Records excerpted from a collection:
§
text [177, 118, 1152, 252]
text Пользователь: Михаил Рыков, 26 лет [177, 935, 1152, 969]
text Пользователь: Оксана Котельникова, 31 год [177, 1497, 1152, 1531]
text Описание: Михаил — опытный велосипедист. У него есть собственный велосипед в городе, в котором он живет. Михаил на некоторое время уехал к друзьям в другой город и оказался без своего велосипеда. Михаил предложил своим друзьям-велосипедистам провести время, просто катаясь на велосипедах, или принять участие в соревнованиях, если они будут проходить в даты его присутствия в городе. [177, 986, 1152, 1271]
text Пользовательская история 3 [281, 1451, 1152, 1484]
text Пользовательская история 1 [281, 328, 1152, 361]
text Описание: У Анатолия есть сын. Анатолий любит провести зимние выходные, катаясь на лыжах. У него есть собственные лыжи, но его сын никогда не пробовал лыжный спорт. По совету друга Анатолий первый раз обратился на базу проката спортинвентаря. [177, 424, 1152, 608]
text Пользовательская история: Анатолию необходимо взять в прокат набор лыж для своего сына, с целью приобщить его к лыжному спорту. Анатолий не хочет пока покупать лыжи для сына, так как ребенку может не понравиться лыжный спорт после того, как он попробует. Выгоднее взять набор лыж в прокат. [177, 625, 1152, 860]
§
[What the exercise asks] Check every line above for the string "история", and copy the ones that have it.

[Task response]
text Пользовательская история 3 [281, 1451, 1152, 1484]
text Пользовательская история 1 [281, 328, 1152, 361]
text Пользовательская история: Анатолию необходимо взять в прокат набор лыж для своего сына, с целью приобщить его к лыжному спорту. Анатолий не хочет пока покупать лыжи для сына, так как ребенку может не понравиться лыжный спорт после того, как он попробует. Выгоднее взять набор лыж в прокат. [177, 625, 1152, 860]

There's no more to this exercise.